There is perhaps no bigger way to announce that blockbusters are back in post-COVID cinemas then to let two titans like Godzilla and King Kong go head-to-head. The Godzilla/Kong franchise has bubbled along nicely for Warner Bros over the past seven years and now it roars back to life as the two titans come to some pretty impressive blows in Godzilla vs Kong.
Directed by Adam Wingard (Blair Witch) the film sees the giant creatures go to war after Kong expert Ilene Andrews (Rebecca Hall – The Town) and her adopted daughter Jia (newcomer Kaylee Hottle) are persuaded by scientist Nathan Lind (Alexander Skarsgard – The Legend Of Tarzan) to bring Kong out of his protected environment in a bid to help with a scientific discovery that could save humanity.
Meanwhile on the other side of the world the determined Madison Russell (Millie Bobby Brown – Stranger Things) and her friend Josh Valentine (Julian Dennison – Deadpool 2) have joined forces with conspiracy theorist Bernie Hayes (Brian Tyree Henry – Widows) to try and clear Godzilla’s name after it appears that he attacked a city for no apparent reason.
However, once Godzilla realises that Kong is out and in the open he proceeds to attack the giant beast in a bid to become the ‘alpha’ placing the lives of all on Earth at risk.
The plotline of Godzilla vs Kong is pretty thin but of course nobody is going into this film expecting an Oscar-worthy script – no this is a film that is designed to be a visual spectacular and that is certainly the case from start to finish.
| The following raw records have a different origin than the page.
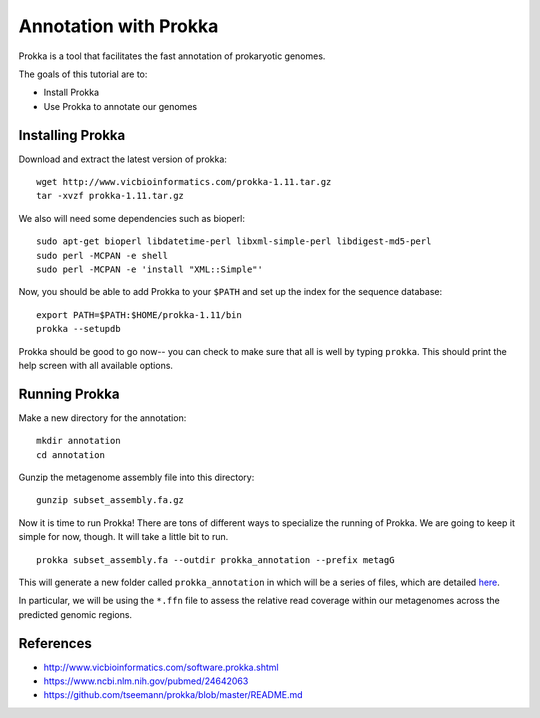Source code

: ======================================
Annotation with Prokka
======================================

Prokka is a tool that facilitates the fast annotation of prokaryotic genomes.

The goals of this tutorial are to:

*  Install Prokka
*  Use Prokka to annotate our genomes

Installing Prokka
==================================================

Download and extract the latest version of prokka:
::
    wget http://www.vicbioinformatics.com/prokka-1.11.tar.gz
    tar -xvzf prokka-1.11.tar.gz

We also will need some dependencies such as bioperl:
::
    sudo apt-get bioperl libdatetime-perl libxml-simple-perl libdigest-md5-perl
    sudo perl -MCPAN -e shell
    sudo perl -MCPAN -e 'install "XML::Simple"'

Now, you should be able to add Prokka to your ``$PATH`` and set up the index for the sequence database:
::
    export PATH=$PATH:$HOME/prokka-1.11/bin
    prokka --setupdb

Prokka should be good to go now-- you can check to make sure that all is well by typing ``prokka``. This should print the help screen with all available options.

Running Prokka
==============

Make a new directory for the annotation:
::
    mkdir annotation
    cd annotation

Gunzip the metagenome assembly file into this directory:
::
    gunzip subset_assembly.fa.gz

Now it is time to run Prokka! There are tons of different ways to specialize the running of Prokka. We are going to keep it simple for now, though. It will take a little bit to run.
::
    prokka subset_assembly.fa --outdir prokka_annotation --prefix metagG

This will generate a new folder called ``prokka_annotation`` in which will be a series of files, which are detailed `here <https://github.com/tseemann/prokka/blob/master/README.md#output-files>`__.

In particular, we will be using the ``*.ffn`` file to assess the relative read coverage within our metagenomes across the predicted genomic regions.

References
===========
* http://www.vicbioinformatics.com/software.prokka.shtml
* https://www.ncbi.nlm.nih.gov/pubmed/24642063
* https://github.com/tseemann/prokka/blob/master/README.md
If you want action then you’ve come to the right place because Godzilla vs Kong delivers it in spades.
The one thing you do very quickly realise with this film is that it is very much a Kong film. The film is largely told through the eyes of those who surround Kong ie. Ilene Andrews, Nathan Lind and Jia, and for the most part Kong is the hero of the tale and Godzilla the villain. That also results in strong storylines developing around those characters and Kong while the interest in the team trying to ‘clear’ Godzilla at times wanes as it is mainly one dimensional.
What saves the film though is the brilliant action sequences that see the two kings of the Monsterverse go head-to-head. To the credit of the filmmakers they don’t hold back on those scenes and the two epic battles are more than enough to fulfil those who criticised Godzilla: King Of Monsters for its lack of action. And yes the rumours are true – both battles easily last longer than 10 minutes on screen each. With some amazing special effects and the brilliant eye of Wingard and cinematographer Ben Seresin (World War Z) these battle sequences come to life in a way that fans of the franchise could only dream they could. They also have the sense not to be cutting away to minor characters during the battles and instead just let the beasts host their own version of Smackdown.
When it comes to the acting side of things you get both good and bad with Godzilla vs Kong. The talented Kyle Chandler (Super 8) feels wasted with his limited screen-time but both Rebecca Hall and Kaylee Hottle shine as the carry most of the ‘human’ side of the film. You expect that someone with the experience of Hall could do that fairly easily but huge credit must be paid for Hottle for doing so. This is the first acting performance for the young hearing-impaired actress and her performance brings back memories of Drew Barrymore in E.T. or Kirsten Dunst in Interview With A Vampire. Like them she never seems to be over-awed by the scale of the film or by the experience of the actors around her and instead she makes her own mark as a star.
Godzilla vs Kong is the kind of film where you are willing to overlook some pretty obvious continuity errors and weak storyline simply because of the amazing special effects and action sequences. While the film is not likely to be an award winner it will certainly win over fans of this franchise with ease.